Pennsylvania Secretary of State Kathy Boockvar announced Friday that a recount will not be initiated in the state.

Boockvar, a Democrat, said the races for president, state attorney general, auditor general, and state treasurer will not face recounts because no candidate lost by less than 0.5 percent, which is the margin that would trigger a recount.

"We are extremely grateful to all 67 counties who have been working overtime and putting in an extraordinary effort to count every vote, with so far more than 6.8 million votes having been counted," she said in a statement. "The counties continue to adjudicate and count the approximately 100,000 provisional ballots issued to voters at the polls on Election Day, as well as the more than 28,000 military and overseas ballots that were cast in this election."

Democratic nominee Joe Biden currently has a 60,000-vote lead over President Donald Trump in Pennsylvania, according to election data.

Boockvar's office said that around 40,000 provisional ballots that were cast in the state "have been counted or partially counted," adding that more will be counted in the coming days.

"The department also reported that 28,529 military and overseas absentee ballots were cast. November 10 was the deadline for counties to receive uniformed and overseas civilian absentee (UOCAVA) ballots," she said.

Trump's campaign and Republicans have filed several election-related lawsuits in the state in an attempt to stop vote-counting.

While several news outlets have called Pennsylvania and the entire race for Biden, The Epoch Times has chosen not to do so while legal challenges play out. The Electoral College will vote to determine the winner of the presidency next month.

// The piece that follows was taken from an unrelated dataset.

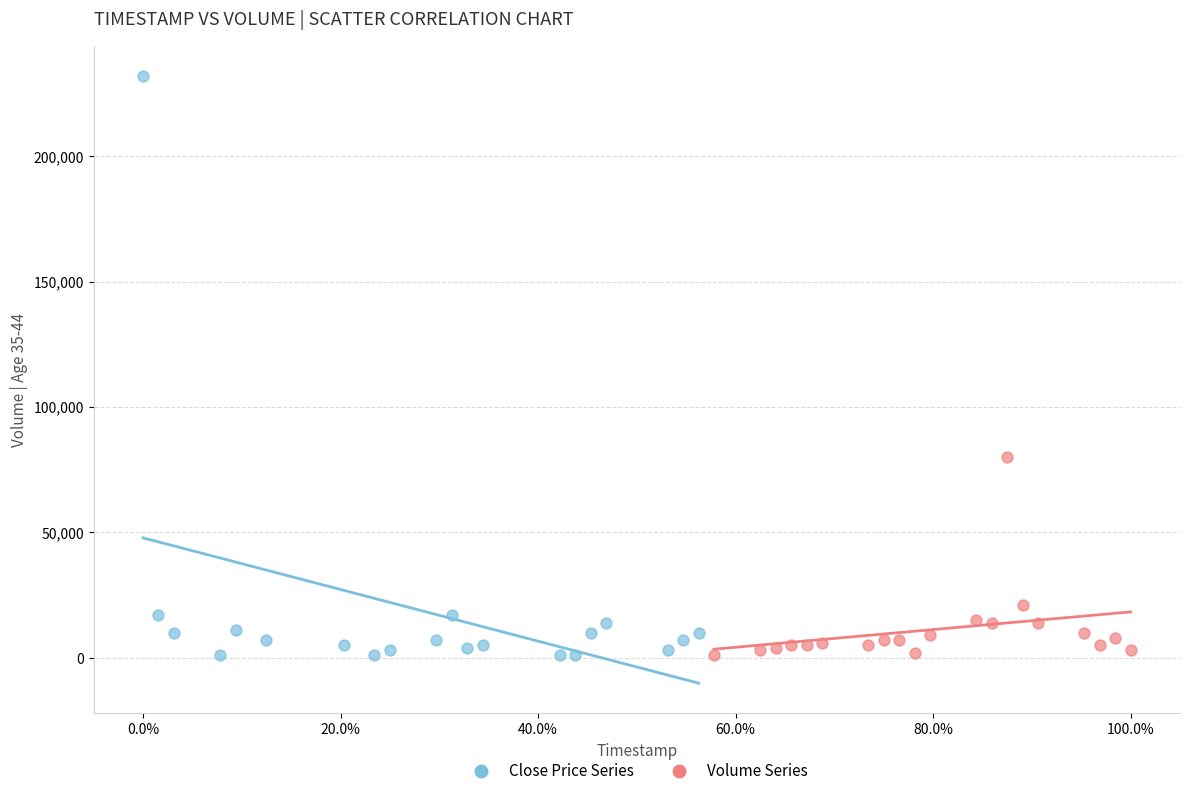

Which series contains the highest Y value?

Close Price Series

Trump's campaign was able to trigger a manual recount in Georgia, although GOP officials in the state have raised questions about how the count was being conducted, saying that the secretary of state's office ordered counties to certify their results by 5 p.m. on Friday regardless of the recount.

A judge in Pennsylvania on Thursday ruled that Boockvar overstepped her authority when she changed an election deadline regarding voter identification two days before Election Day on Nov. 3.

"Accordingly, the court hereby orders that Respondents County Boards of Elections are enjoined from counting any ballots that have been segregated pursuant to ... this court's order," Judge Mary Hannah Leavitt wrote in her order (pdf), meaning that those ballots now shouldn't be counted.

On Thursday, the Department of Homeland Security's (DHS) Cybersecurity and Infrastructure Security Agency described the Nov. 3 election as "the most secure in American history," adding, "When states have close elections, many will recount ballots. All of the states with close results in the 2020 presidential race have paper records of each vote, allowing the ability to go back and count each ballot if necessary."

But last week, the head of the Federal Elections Commission (FEC), Trey Trainor, said he believes "there is voter fraud" in key states.

"Our whole political system is based upon transparency to avoid the appearance of corruption," he said an interview with Newsmax, while alleging that Pennsylvania and other states have not been transparent. "I do believe that there is voter fraud taking place in these places," he added.

"When you have claims of, you know, 10,000 people who don't live in the state of Nevada having voted in Nevada, you have the video ... [poll workers] either duplicating a spoiled ballot right there or they're in the process of just marking a ballot that came in blank for a voter," Trainor added to Newsmax. "That's a process that needs to be observed by election observers."